Rylie Horrall  | Lifestyle Editor

For those who aren’t sure what a credit score really is, it’s something that “reflects credit payment patterns over time,” according to experian.com. It’s an important financial consideration in someone’s life, as it is the deciding factor in multiple scenarios — such as taking out loans or getting additional credit cards later in life. A credit score is found using an algorithm on a person’s credit report, and it takes into account certain factors like account types, how long an account has been open and payment history. Because a good credit score is highly sought after and makes the user look responsible, it’s important to know how to raise it.

One of the simplest things to do is to pay bills when they are due.
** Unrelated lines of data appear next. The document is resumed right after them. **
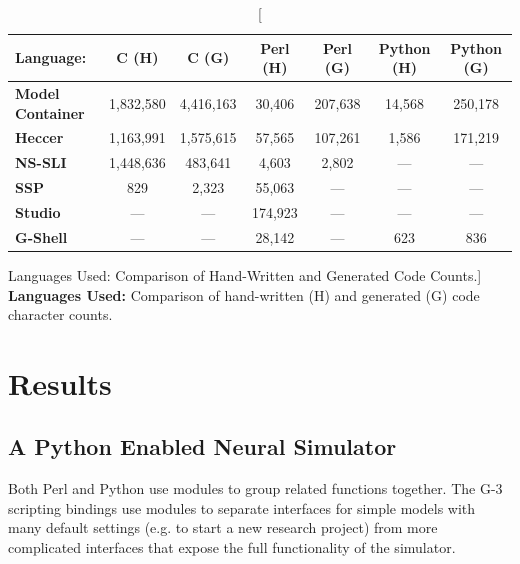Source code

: \documentclass[12pt]{article}
\begin{document}
\begin{table}[h]
  \centering
  \begin{tabular}{|l|c|c|c|c|c|c|}
    \hline

    \rule[-2ex]{0mm}{5ex}
    {\bf Language:}
    & {\bf C (H)}
    & {\bf C (G)}
    & {\bf Perl (H)}
    & {\bf Perl (G)}
    & {\bf Python (H)}
    & {\bf Python (G)} \\

    \hline

    \rule[-2ex]{0mm}{5ex}
    {\bf Model\,Container}
    & 1,832,580
    & 4,416,163
    & 30,406
    & 207,638
    & 14,568
    & 250,178 \\

    \rule[-2ex]{0mm}{5ex}
    {\bf Heccer}
    & 1,163,991
    & 1,575,615
    & 57,565
    & 107,261
    & 1,586
    & 171,219 \\

    \rule[-2ex]{0mm}{5ex}
    {\bf NS-SLI}
    & 1,448,636
    & 483,641
    & 4,603
    & 2,802
    & ---
    & --- \\

    \rule[-2ex]{0mm}{5ex}
    {\bf SSP}
    & 829
    & 2,323
    & 55,063
    & ---
    & ---
    & --- \\

    \rule[-2ex]{0mm}{5ex}
    {\bf Studio}
    & ---
    & ---
    & 174,923
    & ---
    & ---
    & --- \\

    \rule[-2ex]{0mm}{5ex}
    {\bf G-Shell}
    & ---
    & ---
    & 28,142
    & ---
    & 623
    & 836 \\

    \hline
  \end{tabular}
  \caption
  [Languages Used: Comparison of Hand-Written and Generated Code Counts.]
  {
    {\bf Languages Used:} Comparison of hand-written (H) and generated (G)  code character counts.
  }
  \label{tab:cbi-codecounts}
\end{table}


\section{Results}

\subsection{A Python Enabled Neural Simulator}
\label{ss-apens}

Both Perl and Python use modules to group related functions together.
The G-3 scripting bindings use modules to separate interfaces for
simple models with many default settings (e.g. to start a new research
project) from more complicated interfaces that expose the full
functionality of the simulator.
\end{document}
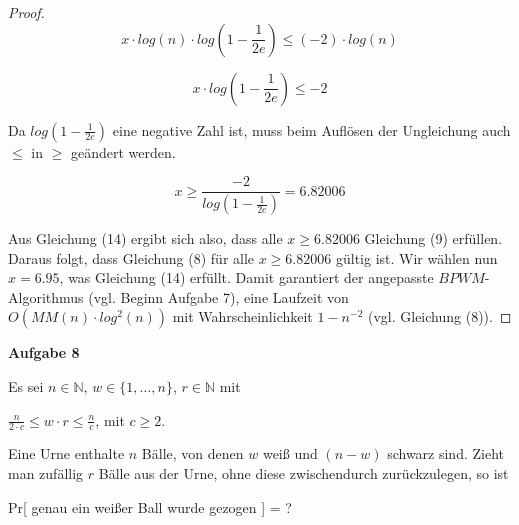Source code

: \documentclass{article}
\begin{document}
\begin{proof}
  \begin{equation}
    x \cdot log \left( n \right) \cdot log \left( 1 - \frac{1}{2e} \right) \leq (-2) \cdot log \left( n \right)
  \end{equation}

  \begin{equation}
    x \cdot log \left( 1 - \frac{1}{2e} \right) \leq -2
  \end{equation}

  Da $log \left( 1 - \frac{1}{2e} \right)$ eine negative Zahl ist, muss beim
  Aufl{\"o}sen der Ungleichung auch $\leq$ in $\geq$ ge{\"a}ndert werden.

  \begin{equation}
    x \geq \frac{-2}{log \left( 1 - \frac{1}{2e} \right)} = 6.82006
  \end{equation}

  Aus Gleichung (14) ergibt sich also, dass alle $x \geq 6.82006$ Gleichung (9)
  erf{\"u}llen. \newline
  Daraus folgt, dass Gleichung (8) f{\"u}r alle $x \geq 6.82006$ g{\"u}ltig ist.
  \newline
  Wir w{\"a}hlen nun $x = 6.95$, was Gleichung (14) erf{\"u}llt. \newline
  Damit garantiert der angepasste $BPWM$-Algorithmus (vgl. Beginn Aufgabe 7),
  eine Laufzeit von $O \left( MM \left( n \right) \cdot log^2(n) \right)$ mit
  Wahrscheinlichkeit $1 - n^{-2}$  (vgl. Gleichung (8)).
\end{proof}

\newpage
{\noindent\bfseries Aufgabe 8}%
\medskip%

\noindent
Es sei $n \in \mathbb{N}$, $w \in \{ 1, \ldots, n \}$, $r \in \mathbb{N}$ mit
\begin{center}
  $\frac{n}{2 \cdot c} \leq w \cdot r \leq \frac{n}{c}$, mit $c \geq 2$.
\end{center}
Eine Urne enthalte $n$ B{\"a}lle, von denen $w$ wei{\ss} und $(n - w)$ schwarz sind.
Zieht man zuf{\"a}llig $r$ B{\"a}lle aus der Urne, ohne diese zwischendurch
zur{\"u}ckzulegen, so ist
\begin{center}
  Pr[ genau ein wei{\ss}er Ball wurde gezogen ] = ?
\end{center}
\end{document}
That repayment history can be used to predict how someone will take care of future settlements. This applies to credit cards, student loans, phone bills, rent, utilities and so on. By missing payments or getting charged a late fee, a negative mark can appear on an individual’s credit score for around seven years. However, according to experian.com, a negative mark’s prominence declines over time as newer payments are more relevant.

Specifically with credit cards, keeping a low balance is vital for a credit utilization ratio. A credit utilization ratio is calculated on the amount incurred on a credit card divided by the total credit limit across all credit cards owned, not just the one that is used. By keeping the ratio below 30%, it shows that the user isn’t maxing out credit cards every single month. It’s also an indicator of how well money and credit is being managed. Furthermore, if a credit card is no longer being used, don’t close it — if it isn’t costing any fees, it can increase the ratio since there is more total credit.

Checking credit reports is another key factor in maintaining good credit scores. If there’s an inaccuracy on a report, it can have drastic negative impacts if it goes unchecked. It could decide if someone can take out a loan or not, or even affect their lending terms and interest rates. According to myfico.com, contacting the credit bureau and organization that sends the credit bureau information can help fix the problem that’s been noticed.